WHAT TO WORK ON: Across the listing, count the lines that include the string "seçecek". Give nothing besides the number.

•••••

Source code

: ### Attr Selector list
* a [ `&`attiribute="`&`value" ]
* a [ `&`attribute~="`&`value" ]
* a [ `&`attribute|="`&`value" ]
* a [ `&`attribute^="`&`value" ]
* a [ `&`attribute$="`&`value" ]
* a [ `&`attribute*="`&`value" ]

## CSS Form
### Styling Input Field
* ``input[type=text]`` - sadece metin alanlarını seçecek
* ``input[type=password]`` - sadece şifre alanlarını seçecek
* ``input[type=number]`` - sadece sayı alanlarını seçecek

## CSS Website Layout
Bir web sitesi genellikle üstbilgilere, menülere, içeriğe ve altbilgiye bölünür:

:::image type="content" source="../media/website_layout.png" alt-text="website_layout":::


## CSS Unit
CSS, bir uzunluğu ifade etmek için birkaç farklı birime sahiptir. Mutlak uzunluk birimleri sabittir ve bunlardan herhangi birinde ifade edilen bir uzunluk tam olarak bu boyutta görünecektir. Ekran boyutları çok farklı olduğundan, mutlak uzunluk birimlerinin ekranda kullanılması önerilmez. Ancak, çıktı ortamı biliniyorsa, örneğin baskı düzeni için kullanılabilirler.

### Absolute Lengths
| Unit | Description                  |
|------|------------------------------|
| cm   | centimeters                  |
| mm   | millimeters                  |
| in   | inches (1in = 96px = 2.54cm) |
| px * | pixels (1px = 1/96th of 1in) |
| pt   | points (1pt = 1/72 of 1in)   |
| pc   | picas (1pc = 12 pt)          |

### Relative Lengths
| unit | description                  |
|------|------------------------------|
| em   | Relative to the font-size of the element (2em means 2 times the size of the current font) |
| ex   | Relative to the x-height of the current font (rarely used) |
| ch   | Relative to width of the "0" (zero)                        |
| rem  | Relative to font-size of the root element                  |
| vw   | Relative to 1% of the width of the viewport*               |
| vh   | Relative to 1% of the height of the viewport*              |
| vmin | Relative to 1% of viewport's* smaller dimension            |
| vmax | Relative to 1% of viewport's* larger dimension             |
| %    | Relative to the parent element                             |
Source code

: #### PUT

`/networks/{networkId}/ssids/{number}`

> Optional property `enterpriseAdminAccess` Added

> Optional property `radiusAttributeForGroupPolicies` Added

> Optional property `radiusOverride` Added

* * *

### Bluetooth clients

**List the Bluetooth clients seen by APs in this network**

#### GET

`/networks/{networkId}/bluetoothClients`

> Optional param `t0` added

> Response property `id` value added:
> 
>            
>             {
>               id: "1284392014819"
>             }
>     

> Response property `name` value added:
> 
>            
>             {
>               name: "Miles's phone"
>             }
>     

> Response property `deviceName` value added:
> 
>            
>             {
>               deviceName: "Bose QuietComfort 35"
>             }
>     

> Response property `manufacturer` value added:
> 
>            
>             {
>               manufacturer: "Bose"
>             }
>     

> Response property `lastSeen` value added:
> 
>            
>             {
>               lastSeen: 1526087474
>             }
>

•••••

ANSWER AREA: 3